• [ACTIVITY] Copy each line of the records below word for word, leaving out the pictures.

• [RECORD SET]
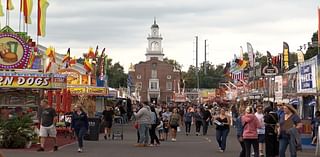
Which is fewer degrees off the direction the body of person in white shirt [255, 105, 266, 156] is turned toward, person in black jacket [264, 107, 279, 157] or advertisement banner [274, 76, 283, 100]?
the person in black jacket

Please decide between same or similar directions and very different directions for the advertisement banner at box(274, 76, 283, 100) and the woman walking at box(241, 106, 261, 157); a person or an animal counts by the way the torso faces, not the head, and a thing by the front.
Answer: very different directions

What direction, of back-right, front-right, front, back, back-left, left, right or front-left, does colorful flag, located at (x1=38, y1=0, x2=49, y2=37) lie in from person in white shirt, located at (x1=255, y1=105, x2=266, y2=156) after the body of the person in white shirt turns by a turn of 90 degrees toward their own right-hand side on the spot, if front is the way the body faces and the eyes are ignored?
front-right
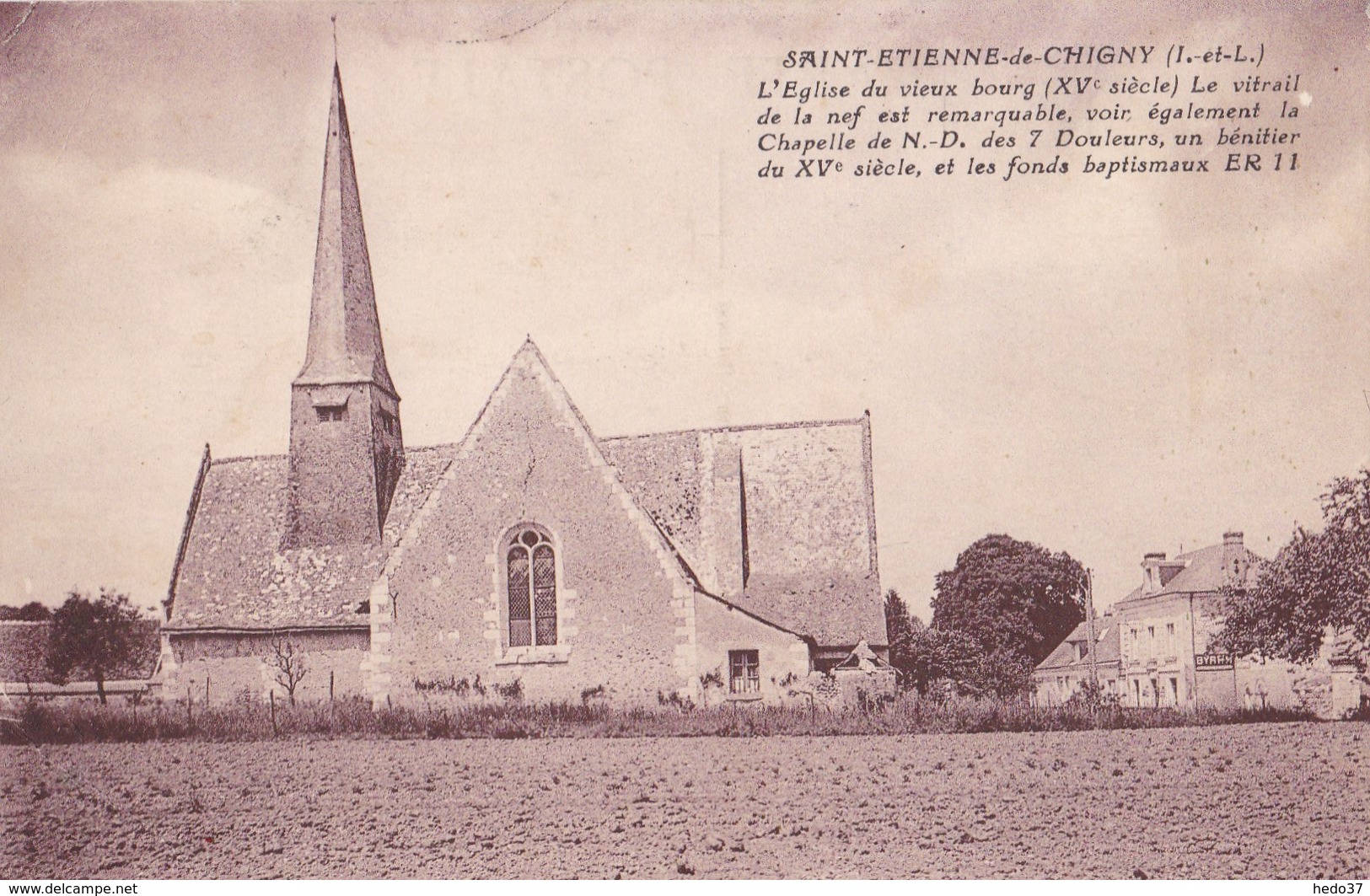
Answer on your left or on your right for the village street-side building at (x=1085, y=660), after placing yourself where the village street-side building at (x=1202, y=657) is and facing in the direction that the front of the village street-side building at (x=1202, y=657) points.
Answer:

• [YOUR SOLUTION]
Which is fewer degrees off the direction the body of person in white shirt [255, 105, 266, 156] is turned toward, person in black jacket [264, 107, 279, 157] or advertisement banner [274, 76, 283, 100]?
the person in black jacket

Please decide between same or similar directions and very different directions for the advertisement banner at box(274, 76, 283, 100) and the woman walking at box(241, 106, 261, 157); a person or an animal counts by the way the torso faces, not the head, and a thing by the front.
Answer: very different directions

What direction, of back-right, front-right, front, back, back-left, left, right or front-left, does colorful flag, located at (x1=38, y1=0, x2=49, y2=37) lie in from person in white shirt, located at (x1=255, y1=105, x2=266, y2=156) after the body of the person in white shirt turns by a turn of 90 degrees toward their own right-hand side on the spot, if front is the way the body faces and the eyes are ignored?
front-right
Answer on your left or on your right for the village street-side building at (x=1085, y=660), after placing yourself where the village street-side building at (x=1202, y=657) is and facing in the direction that the front of the village street-side building at (x=1202, y=657) points.
Answer:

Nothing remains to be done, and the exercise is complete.